Andi Kleen <ak@xxxxxxxxxxxxxxx> · Tue, 26 Sep 2017 09:41:14 -0700

> 1) vCPU context switching and guest side task switching are not identical.
> That is, when the vCPU is scheduled out, the guest task on the vCPU may not

guest task lifetime has nothing to do with this. It's completely independent
of what you do here on the VCPU level.

> run out its time slice yet, so the task will continue to run when the vCPU
> is
> scheduled in by the host (lbr wasn't save by the guest task when the vCPU is
> scheduled out in this case).
> 
> It is possible to have the vCPU which runs the guest task (in use of lbr)
> scheduled
> out, followed by a new host task being scheduled in on the pCPU to run.
> It is not guaranteed that the new host task does not use the LBR feature on
> the
> pCPU.

Sure it may use the LBR, and the normal perf context switch
will switch it and everything works fine.

It's like any other per-task LBR user.

> 
> 2) Sometimes, people may want this usage: "perf record -b
> ./qemu-system-x86_64 ...",
> which will need lbr to be used in KVM as well.

In this obscure case you can disable LBR support for the guest.
The common case is far more important.

It sounds like you didn't do any performance measurements.
I expect the performance of your current solution to be terrible.

e.g. a normal perf PMI does at least 1 MSR reads and 4+ MSR writes
for a single counter.
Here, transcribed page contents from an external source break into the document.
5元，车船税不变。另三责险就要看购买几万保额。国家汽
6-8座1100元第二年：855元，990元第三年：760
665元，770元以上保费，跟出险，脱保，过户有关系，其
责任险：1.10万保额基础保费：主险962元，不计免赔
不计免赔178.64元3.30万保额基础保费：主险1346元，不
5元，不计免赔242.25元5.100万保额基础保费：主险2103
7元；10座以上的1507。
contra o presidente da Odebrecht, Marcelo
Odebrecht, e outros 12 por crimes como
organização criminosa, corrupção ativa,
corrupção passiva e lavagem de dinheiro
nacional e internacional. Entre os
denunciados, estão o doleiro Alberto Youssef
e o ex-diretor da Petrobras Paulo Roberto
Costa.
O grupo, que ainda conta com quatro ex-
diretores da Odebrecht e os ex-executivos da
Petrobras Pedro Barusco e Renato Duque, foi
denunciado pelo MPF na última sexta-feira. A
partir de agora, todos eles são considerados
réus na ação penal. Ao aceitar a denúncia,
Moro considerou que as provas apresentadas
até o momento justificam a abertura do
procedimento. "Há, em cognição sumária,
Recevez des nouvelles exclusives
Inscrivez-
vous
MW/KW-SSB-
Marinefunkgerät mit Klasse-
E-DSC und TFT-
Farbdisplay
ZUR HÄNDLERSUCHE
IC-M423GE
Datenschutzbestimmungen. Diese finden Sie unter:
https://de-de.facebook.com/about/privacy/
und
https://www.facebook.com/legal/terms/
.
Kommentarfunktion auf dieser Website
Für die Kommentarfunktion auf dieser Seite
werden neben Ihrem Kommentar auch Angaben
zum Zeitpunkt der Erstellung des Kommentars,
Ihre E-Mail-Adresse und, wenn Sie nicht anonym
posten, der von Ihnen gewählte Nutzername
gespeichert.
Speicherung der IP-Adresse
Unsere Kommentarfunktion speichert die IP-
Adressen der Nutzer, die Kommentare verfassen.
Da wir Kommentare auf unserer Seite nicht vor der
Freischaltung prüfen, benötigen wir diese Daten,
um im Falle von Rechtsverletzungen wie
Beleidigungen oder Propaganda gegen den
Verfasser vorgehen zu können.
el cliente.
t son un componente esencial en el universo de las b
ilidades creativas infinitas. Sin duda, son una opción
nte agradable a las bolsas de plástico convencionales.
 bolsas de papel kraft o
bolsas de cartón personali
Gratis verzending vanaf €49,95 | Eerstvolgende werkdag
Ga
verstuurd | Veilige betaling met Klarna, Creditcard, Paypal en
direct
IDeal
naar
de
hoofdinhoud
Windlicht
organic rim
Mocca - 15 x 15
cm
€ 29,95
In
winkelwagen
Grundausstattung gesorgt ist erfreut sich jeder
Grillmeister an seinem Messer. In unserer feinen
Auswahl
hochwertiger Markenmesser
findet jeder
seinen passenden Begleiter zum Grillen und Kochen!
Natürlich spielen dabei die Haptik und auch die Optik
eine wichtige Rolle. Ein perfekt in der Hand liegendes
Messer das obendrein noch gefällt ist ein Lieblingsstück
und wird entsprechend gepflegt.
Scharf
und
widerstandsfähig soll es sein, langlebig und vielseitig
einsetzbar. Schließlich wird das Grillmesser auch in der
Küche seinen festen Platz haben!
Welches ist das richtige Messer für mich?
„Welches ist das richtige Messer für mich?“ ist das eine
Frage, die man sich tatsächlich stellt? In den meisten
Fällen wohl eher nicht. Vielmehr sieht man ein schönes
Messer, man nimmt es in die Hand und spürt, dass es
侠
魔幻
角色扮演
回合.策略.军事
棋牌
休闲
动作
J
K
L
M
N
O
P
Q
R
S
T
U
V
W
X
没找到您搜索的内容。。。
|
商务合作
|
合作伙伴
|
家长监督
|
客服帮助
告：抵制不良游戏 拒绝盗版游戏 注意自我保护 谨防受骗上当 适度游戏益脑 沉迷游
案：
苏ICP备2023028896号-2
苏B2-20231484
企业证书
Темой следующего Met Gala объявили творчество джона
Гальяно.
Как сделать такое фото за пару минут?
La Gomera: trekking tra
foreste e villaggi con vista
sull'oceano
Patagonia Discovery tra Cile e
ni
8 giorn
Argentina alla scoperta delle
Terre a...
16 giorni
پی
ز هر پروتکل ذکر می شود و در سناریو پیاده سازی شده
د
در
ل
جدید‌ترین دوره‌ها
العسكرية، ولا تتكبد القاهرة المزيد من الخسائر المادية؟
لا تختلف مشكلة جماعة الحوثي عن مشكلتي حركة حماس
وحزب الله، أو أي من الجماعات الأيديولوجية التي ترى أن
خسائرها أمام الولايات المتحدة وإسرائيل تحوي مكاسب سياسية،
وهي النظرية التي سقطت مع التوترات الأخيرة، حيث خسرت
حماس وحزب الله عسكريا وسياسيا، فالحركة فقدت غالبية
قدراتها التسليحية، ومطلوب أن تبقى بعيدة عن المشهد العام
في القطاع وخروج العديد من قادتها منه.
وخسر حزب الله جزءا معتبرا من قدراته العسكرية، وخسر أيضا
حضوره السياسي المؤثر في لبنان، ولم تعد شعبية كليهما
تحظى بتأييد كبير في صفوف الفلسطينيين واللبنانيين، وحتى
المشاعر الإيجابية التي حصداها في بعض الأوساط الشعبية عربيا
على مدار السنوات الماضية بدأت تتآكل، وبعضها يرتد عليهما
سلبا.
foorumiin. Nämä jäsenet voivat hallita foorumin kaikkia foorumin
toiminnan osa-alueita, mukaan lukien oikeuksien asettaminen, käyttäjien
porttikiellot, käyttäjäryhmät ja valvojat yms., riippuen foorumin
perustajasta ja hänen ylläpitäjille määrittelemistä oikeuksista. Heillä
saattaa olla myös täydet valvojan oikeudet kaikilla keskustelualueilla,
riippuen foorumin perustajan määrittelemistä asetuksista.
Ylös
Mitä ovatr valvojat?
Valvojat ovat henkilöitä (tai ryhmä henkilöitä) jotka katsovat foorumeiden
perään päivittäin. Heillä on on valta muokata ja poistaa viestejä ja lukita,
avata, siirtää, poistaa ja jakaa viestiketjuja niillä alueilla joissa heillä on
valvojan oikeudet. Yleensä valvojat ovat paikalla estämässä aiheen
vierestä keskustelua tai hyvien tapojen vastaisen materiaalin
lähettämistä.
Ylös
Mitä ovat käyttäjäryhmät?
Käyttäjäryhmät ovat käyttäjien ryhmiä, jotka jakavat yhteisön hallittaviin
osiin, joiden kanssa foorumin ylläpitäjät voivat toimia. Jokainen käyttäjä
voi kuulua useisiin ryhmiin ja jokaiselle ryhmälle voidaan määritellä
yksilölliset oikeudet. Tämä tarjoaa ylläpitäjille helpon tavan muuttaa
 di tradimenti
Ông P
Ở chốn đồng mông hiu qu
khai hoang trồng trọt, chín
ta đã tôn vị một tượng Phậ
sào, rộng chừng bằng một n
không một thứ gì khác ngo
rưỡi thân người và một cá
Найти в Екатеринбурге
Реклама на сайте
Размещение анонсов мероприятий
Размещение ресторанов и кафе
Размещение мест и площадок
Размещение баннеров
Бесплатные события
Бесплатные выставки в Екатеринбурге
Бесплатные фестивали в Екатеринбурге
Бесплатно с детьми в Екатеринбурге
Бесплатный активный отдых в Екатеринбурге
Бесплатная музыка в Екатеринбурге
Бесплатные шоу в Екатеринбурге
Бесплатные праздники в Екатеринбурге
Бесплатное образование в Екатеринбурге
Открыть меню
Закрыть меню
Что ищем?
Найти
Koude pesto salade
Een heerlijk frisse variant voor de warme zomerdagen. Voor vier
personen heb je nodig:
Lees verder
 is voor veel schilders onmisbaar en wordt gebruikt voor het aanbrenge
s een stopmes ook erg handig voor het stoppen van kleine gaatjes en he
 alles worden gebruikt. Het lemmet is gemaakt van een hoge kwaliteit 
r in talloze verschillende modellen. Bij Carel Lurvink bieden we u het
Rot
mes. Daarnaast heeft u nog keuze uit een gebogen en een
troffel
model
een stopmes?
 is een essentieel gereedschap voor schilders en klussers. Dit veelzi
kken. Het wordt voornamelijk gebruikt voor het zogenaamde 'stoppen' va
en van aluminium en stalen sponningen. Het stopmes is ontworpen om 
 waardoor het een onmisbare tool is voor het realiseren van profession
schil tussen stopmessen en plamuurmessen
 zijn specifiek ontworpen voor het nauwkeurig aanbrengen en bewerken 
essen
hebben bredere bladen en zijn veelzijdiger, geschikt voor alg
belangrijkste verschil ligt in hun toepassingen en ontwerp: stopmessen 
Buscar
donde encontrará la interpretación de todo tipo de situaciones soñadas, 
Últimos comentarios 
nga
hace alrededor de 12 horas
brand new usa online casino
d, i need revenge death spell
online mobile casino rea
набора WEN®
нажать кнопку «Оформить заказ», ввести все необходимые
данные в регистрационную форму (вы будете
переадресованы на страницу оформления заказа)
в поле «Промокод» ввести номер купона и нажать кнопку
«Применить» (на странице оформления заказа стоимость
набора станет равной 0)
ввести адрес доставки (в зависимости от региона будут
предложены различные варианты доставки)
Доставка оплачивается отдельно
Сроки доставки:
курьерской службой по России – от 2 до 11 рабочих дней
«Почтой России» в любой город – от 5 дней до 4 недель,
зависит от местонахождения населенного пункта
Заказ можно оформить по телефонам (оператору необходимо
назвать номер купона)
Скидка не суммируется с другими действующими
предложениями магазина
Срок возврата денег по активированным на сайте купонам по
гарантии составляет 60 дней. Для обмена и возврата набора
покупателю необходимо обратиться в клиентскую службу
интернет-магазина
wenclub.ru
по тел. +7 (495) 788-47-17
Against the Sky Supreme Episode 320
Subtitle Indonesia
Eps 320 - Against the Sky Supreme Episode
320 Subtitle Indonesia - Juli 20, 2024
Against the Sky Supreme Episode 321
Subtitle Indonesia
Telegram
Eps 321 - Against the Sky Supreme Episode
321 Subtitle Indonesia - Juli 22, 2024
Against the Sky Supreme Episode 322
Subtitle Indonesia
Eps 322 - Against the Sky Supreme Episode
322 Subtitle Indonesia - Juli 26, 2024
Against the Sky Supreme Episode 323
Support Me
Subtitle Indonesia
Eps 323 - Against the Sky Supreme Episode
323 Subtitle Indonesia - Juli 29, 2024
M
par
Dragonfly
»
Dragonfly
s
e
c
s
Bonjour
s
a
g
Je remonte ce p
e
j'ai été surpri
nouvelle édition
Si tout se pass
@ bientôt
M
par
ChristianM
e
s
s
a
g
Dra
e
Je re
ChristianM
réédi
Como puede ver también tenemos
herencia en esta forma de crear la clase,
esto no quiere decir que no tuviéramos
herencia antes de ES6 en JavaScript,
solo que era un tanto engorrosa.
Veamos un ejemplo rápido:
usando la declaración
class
With multiple counters it gets worse.

For each of those you'll need to exit. Adding something
to the entry/exit list is similar to the cost of doing 
explicit RD/WRMSRs.

On Skylake we have 32*3=96 MSRs for the LBRs.

So with the 5 exits and entries, you're essentually doing
5*2*96=18432 extra MSR accesses for each PMI.

MSR access is 100+ cycles at least, for writes it is far more
expensive.

-Andi